Sœurs d’armes, Chérif Zananiri

Sœurs d’armes

Chérif Zananiri

Éditions Ramsay

Quatrième de couverture

Les peintres savent que par moment, un pinceau léger suffit pour suggérer des sentiments diffus, des tranches de vie dont ne restent que les instants singuliers. L’auteur a voulu, à la manière des peintres, narrer un moment difficile de la ville de Saint-Quentin : la période d’occupation dès 1914, puis l’évacuation de la ville, enfin sa destruction.

Il faut imaginer que cette ville de 40 000 âmes, était considérée comme germanisée dès 1914. Les conditions de vie étaient très difficiles, avec près de 8 000 soldats et officiers installés chez l’habitant, terrorisant, affamant, emprisonnant, séquestrant, prenant des otages et mettant la ville à feu et à sang. Dans ce roman, des personnages attachants, en majorité des femmes, s’aperçoivent qu’il faut prendre en charge les affaires de la cité, organiser la résistance, faire le possible pour bouter les envahisseurs allemands hors de France. Puis, comme c’est souvent le cas, les femmes lorsqu’elles accomplissent des actes héroïques, préfèrent reprendre discrètement leur place dans la cité, sans chercher ni la reconnaissance, ni les honneurs officiels.

Ce roman raconte leur histoire.

Mon avis

1914, à Saint-Quentin. Léonie, Alice et Mathilde sont emprisonnées dans la même cellule. Elles ont été arrêtées par les Allemands, suite à des dénonciations vengeresses à la Kommandantur. Elles ne se connaissaient pas avant, mais décident de se revoir, après leur libération. Toutes trois travaillent, alors, dans le casino de Mathilde, un lieu très fréquenté par les Allemands. Elles entrent en résistance.

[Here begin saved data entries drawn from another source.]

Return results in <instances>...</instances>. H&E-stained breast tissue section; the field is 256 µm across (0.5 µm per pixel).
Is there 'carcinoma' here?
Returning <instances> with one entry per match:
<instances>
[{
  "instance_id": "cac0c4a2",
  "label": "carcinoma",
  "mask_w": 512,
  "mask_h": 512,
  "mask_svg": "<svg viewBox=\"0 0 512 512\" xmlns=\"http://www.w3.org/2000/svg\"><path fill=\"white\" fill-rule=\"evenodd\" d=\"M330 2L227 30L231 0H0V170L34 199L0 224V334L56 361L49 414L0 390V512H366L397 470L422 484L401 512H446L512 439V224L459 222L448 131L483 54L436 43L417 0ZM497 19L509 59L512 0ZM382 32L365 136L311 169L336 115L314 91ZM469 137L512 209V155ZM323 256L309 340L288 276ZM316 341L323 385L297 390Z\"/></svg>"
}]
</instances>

Les termes que j’ai utilisés dans ma présentation évoquent la Deuxième Guerre mondiale. Pourtant, ce roman commence le 20 juillet 1914 et se termine le 11 novembre 1920. En effet, il traite d’un fait historique méconnu : l’Occupation de Saint-Quentin, pendant la Première Guerre. 8 000 soldats et officiers allemands ont envahi cette ville de 40 000 habitants. Ils ont réquisitionné les maisons, terrorisé les hommes, les femmes et les enfants, les ont affamés, les ont coupés du monde et les ont torturés. Ils ont tué des otages, lorsque des actes de sabotage étaient perpétrés par les Résistants. Puis, en 1917, ils ont fait évacuer la ville pour la détruire. Chérif Zananiri raconte leurs exactions, qui semblent être une répétition de ce que sera le nazisme. Le 25 juin 1916, une feuille de couleur jaune annonçait « que 272 hommes que les Allemands avaient déjà fait prisonniers partiraient dans les camps de prisonniers en Allemagne » (p. 219). Il décrit les pièges tendus pour découvrir le courrier qui était interdit. Le destinataire était en danger. Un passage poignant relate qu’une mère a dû nier avoir un fils. Elle a vu la lettre de celui-ci brûler devant ses yeux, sans qu’elle l’ait lue. « Ils ont brûlé mon cœur ! » (p. 220)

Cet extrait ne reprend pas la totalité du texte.